You can also specify sharding_strategy. The most common is FULL_SHARD, which shards parameters, gradients, and optimizer states. Other strategies like SHARD_GRAD_OP (shards gradients and optimizer states) or NO_SHARD (behaves like DDP) are also available.
mixed_precision allows you to control the precision of computations and storage, which can save memory and speed up training. For instance, setting mixed_precision=MixedPrecision(fp32_reduce_scatter=True, bf16_full_precision=False) enables BF16 for computations and FP32 for gradient reduction, which is a good balance for many GPUs.
cpu_offload allows offloading parameters to CPU RAM when they are not needed for computation, further reducing GPU memory usage, though at the cost of slower training.
The Training Loop
The training loop itself looks very similar to a standard PyTorch training loop. FSDP handles the gradient synchronization and parameter updates automatically.
from torch.optim import AdamW
from torch.utils.data import DataLoader, Dataset
# Dummy dataset and dataloader for demonstration
class DummyDataset(Dataset):
def __init__(self, num_samples=100, seq_len=512):
self.num_samples = num_samples
self.seq_len = seq_len
def __len__(self):
return self.num_samples
def __getitem__(self, idx):
input_ids = torch.randint(0, tokenizer.vocab_size, (self.seq_len,), dtype=torch.long)
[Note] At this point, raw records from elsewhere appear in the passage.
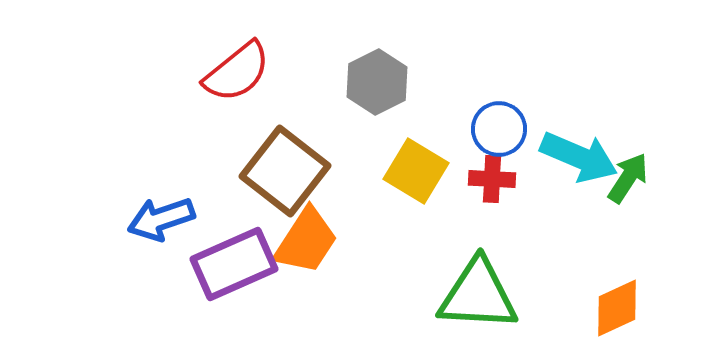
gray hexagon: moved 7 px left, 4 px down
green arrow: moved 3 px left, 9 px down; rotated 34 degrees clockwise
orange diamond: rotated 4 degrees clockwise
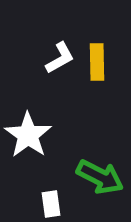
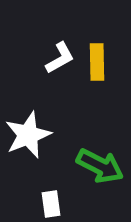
white star: rotated 15 degrees clockwise
green arrow: moved 11 px up
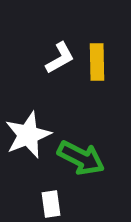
green arrow: moved 19 px left, 8 px up
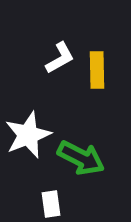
yellow rectangle: moved 8 px down
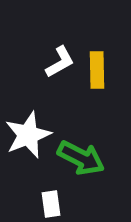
white L-shape: moved 4 px down
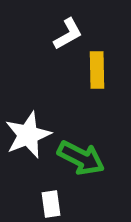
white L-shape: moved 8 px right, 28 px up
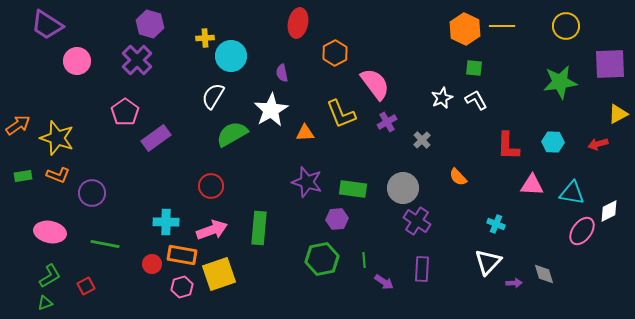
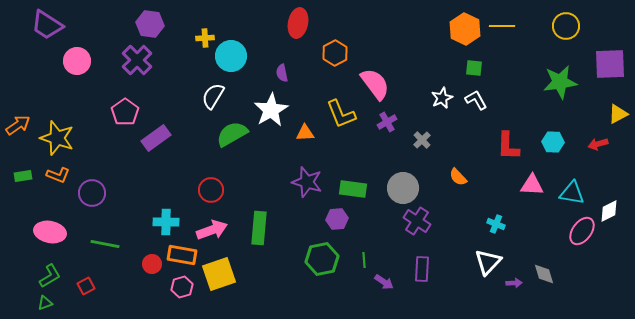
purple hexagon at (150, 24): rotated 8 degrees counterclockwise
red circle at (211, 186): moved 4 px down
labels = input_ids.clone()
return {"input_ids": input_ids, "attention_mask": torch.ones_like(input_ids), "labels": labels}
dataset = DummyDataset()
# For distributed training, use DistributedSampler
sampler = torch.utils.data.distributed.DistributedSampler(dataset)
dataloader = DataLoader(dataset, batch_size=8, sampler=sampler) # Adjust batch_size
optimizer = AdamW(model.parameters(), lr=1e-5)
# FSDP requires a specific way to handle the optimizer state
# This is often done implicitly if you pass model.parameters() to the optimizer
# but explicit wrapping can be beneficial for more control.
# For simpler cases, the above is often sufficient.
num_epochs = 1
for epoch in range(num_epochs):
sampler.set_epoch(epoch) # Important for DistributedSampler
for batch in dataloader:
input_ids = batch["input_ids"].to(local_rank)
attention_mask = batch["attention_mask"].to(local_rank)
labels = batch["labels"].to(local_rank)
optimizer.zero_grad()
outputs = model(input_ids=input_ids, attention_mask=attention_mask, labels=labels)
loss = outputs.loss
# FSDP handles the backward pass synchronization
loss.backward()
optimizer.step()
if local_rank == 0:
print(f"Epoch {epoch}, Loss: {loss.item()}")
dist.destroy_process_group()
The key takeaway here is that loss.backward() and optimizer.step() work as usual. FSDP intercepts the gradient computation and parameter updates to manage the sharded states across processes.
The Surprising Efficiency of FULL_SHARD
Many people instinctively shy away from FULL_SHARD thinking it’s the most complex or slowest strategy. However, for very large models, FULL_SHARD is often the only strategy that fits the model into memory, and its performance can be surprisingly good because it minimizes redundant data movement. Instead of each GPU holding a full model and then only communicating gradients, FULL_SHARD ensures each GPU only ever holds its piece of the model. During the forward and backward passes, it orchestrates communication to bring together only the necessary parameters for the current computation step, then discards them. This aggressive sharding means that while there’s more communication during the computation, the total memory pressure is drastically reduced, often leading to better overall throughput than less sharded strategies when memory is the bottleneck.
Next Steps
After successfully configuring FSDP for basic fine-tuning, the next logical step is to explore more advanced sharding strategies and mixed-precision settings to optimize memory usage and training speed for your specific hardware and model size.